** Supplied data follows **

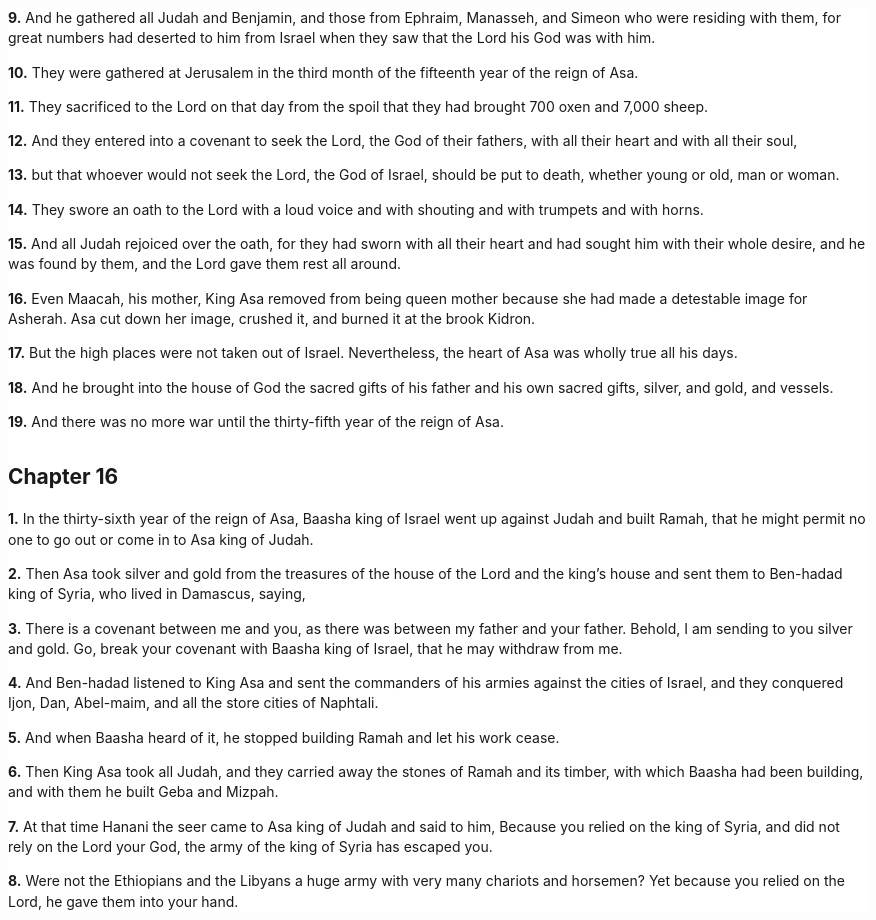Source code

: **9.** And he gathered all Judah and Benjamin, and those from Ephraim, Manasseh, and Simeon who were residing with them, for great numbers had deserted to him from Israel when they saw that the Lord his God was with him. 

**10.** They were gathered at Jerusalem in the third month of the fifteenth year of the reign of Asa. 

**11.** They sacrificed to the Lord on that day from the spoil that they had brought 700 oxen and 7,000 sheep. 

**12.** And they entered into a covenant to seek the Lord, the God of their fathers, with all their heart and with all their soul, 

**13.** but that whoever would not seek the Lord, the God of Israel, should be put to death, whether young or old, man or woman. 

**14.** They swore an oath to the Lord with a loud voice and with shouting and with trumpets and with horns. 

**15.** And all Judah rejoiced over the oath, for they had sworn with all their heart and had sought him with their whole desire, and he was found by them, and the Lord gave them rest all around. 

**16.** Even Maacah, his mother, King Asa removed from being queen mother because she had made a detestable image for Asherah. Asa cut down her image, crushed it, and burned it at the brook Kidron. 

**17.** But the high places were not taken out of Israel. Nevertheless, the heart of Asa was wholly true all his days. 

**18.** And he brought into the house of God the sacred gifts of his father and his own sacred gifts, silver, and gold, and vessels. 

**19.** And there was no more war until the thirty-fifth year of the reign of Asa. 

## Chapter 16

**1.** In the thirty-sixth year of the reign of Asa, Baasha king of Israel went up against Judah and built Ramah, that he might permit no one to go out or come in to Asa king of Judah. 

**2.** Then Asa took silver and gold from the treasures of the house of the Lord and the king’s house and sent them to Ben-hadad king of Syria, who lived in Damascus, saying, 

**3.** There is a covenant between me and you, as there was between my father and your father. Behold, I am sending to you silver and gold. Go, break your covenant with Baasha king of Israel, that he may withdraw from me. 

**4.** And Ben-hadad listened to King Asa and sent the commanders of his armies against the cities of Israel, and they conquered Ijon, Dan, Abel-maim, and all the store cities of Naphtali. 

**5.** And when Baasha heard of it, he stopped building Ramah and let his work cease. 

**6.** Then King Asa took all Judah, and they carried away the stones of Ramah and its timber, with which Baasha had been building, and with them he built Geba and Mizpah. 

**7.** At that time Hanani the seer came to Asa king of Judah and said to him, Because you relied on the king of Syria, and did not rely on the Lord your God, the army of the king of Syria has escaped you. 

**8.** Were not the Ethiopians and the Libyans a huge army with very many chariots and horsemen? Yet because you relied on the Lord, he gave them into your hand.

** End of Supplied data **
** Supplied data follows **

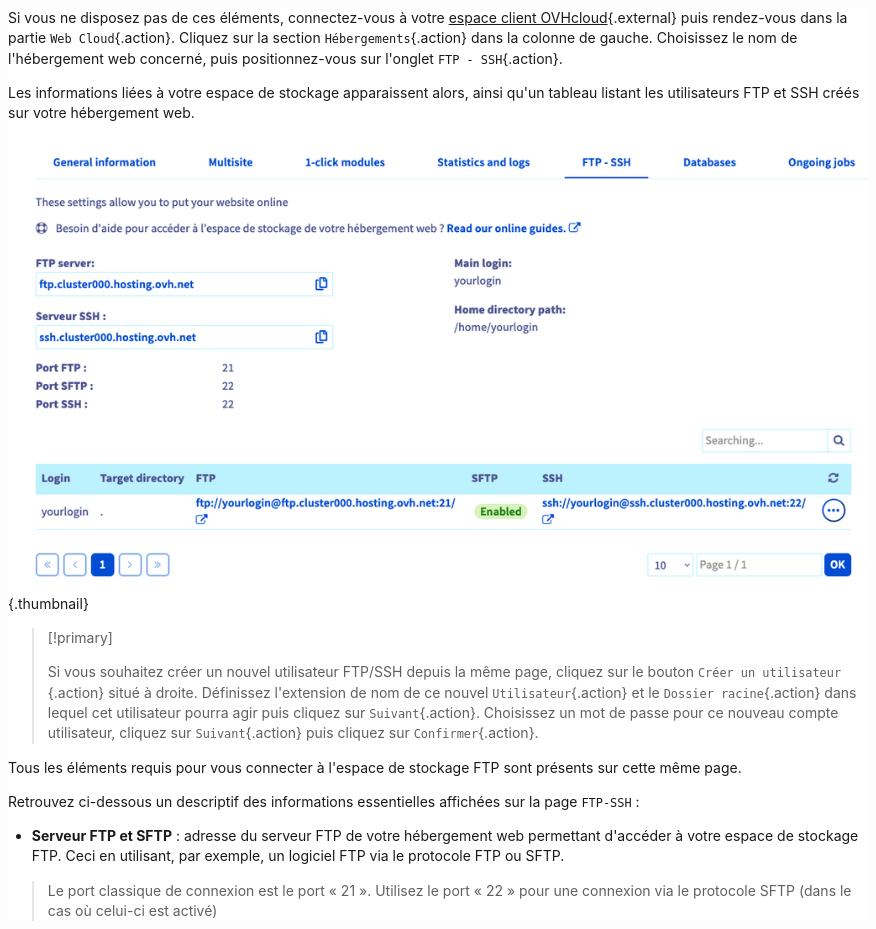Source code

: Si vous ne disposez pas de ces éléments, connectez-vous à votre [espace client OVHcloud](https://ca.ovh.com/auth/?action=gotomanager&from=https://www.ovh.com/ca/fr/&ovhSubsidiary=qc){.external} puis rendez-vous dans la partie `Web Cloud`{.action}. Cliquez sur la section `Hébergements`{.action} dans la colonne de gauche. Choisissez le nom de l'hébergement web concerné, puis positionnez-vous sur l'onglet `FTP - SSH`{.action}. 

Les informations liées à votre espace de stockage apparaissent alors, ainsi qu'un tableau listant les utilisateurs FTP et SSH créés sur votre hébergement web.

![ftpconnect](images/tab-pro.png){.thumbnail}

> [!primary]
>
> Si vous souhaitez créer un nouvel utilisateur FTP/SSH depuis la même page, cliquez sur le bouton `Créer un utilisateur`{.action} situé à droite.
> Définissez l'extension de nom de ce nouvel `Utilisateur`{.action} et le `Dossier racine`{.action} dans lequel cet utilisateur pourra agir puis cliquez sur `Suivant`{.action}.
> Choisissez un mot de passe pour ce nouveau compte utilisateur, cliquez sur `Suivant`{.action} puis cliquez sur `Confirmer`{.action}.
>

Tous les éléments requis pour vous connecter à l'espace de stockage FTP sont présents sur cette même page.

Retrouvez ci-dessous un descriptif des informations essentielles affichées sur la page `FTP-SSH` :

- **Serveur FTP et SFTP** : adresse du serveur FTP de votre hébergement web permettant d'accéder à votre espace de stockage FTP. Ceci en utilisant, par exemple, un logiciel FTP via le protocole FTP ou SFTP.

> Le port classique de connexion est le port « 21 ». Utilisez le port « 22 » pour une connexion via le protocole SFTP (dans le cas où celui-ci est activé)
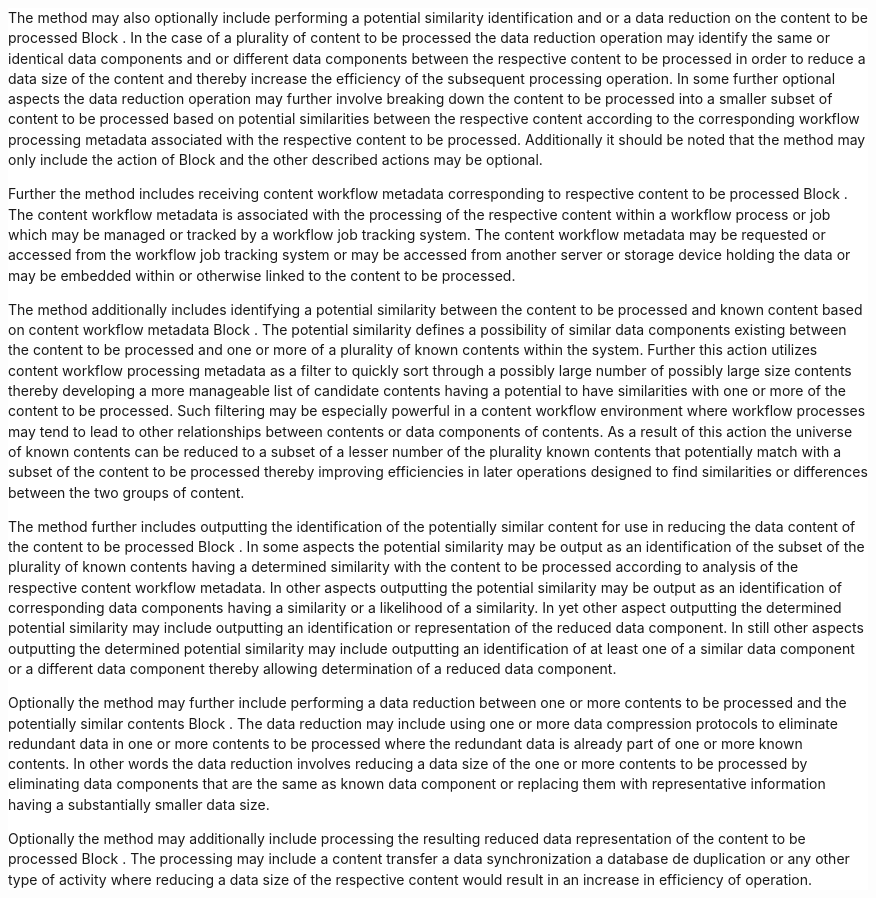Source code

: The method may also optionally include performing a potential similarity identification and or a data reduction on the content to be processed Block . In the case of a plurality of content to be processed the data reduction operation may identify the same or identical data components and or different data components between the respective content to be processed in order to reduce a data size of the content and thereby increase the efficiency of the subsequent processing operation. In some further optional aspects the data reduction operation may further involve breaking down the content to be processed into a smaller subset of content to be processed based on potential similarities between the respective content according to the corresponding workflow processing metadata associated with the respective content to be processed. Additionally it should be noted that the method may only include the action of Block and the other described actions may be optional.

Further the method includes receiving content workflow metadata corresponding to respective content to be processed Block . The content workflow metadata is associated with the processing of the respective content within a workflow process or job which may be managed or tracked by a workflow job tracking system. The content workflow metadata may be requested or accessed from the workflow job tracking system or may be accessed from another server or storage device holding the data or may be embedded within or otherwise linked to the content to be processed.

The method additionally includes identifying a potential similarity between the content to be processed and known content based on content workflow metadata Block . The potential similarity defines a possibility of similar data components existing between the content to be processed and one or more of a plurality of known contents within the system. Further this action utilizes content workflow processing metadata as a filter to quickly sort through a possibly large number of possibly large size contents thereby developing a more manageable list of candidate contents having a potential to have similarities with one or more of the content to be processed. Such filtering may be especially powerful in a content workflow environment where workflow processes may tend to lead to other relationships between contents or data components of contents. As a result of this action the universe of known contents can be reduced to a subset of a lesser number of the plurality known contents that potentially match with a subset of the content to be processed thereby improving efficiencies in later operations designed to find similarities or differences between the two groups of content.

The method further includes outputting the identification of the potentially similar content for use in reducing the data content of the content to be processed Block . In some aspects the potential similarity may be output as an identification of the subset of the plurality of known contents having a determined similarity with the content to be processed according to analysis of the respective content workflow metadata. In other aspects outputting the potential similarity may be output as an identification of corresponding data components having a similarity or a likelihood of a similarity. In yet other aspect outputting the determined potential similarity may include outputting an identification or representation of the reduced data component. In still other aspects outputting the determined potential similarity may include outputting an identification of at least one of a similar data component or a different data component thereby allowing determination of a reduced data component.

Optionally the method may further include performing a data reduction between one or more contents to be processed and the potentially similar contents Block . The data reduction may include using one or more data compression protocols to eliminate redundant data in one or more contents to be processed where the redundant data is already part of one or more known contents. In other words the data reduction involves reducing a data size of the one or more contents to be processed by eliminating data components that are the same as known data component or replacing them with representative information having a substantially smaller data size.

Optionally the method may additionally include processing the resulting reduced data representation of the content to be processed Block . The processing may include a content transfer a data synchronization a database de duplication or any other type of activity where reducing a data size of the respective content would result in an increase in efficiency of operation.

** End of Supplied data **
** Supplied data follows **

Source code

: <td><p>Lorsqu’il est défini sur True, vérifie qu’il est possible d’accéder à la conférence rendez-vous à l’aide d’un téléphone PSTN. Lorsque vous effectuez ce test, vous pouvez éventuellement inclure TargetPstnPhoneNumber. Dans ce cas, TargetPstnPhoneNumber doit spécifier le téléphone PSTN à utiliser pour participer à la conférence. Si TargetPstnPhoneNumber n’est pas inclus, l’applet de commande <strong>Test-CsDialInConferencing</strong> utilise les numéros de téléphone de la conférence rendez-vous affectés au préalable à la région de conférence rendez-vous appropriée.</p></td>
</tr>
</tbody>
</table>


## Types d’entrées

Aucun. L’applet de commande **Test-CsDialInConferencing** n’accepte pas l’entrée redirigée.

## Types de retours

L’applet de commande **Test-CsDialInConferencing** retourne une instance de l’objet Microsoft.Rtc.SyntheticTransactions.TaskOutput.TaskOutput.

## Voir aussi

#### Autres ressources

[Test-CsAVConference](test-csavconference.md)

** End of Supplied data **

Exercise description: Wherever the word "protocole" appears in a line of the data above, copy that line.

Task output:
- **Serveur FTP et SFTP** : adresse du serveur FTP de votre hébergement web permettant d'accéder à votre espace de stockage FTP. Ceci en utilisant, par exemple, un logiciel FTP via le protocole FTP ou SFTP.
> Le port classique de connexion est le port « 21 ». Utilisez le port « 22 » pour une connexion via le protocole SFTP (dans le cas où celui-ci est activé)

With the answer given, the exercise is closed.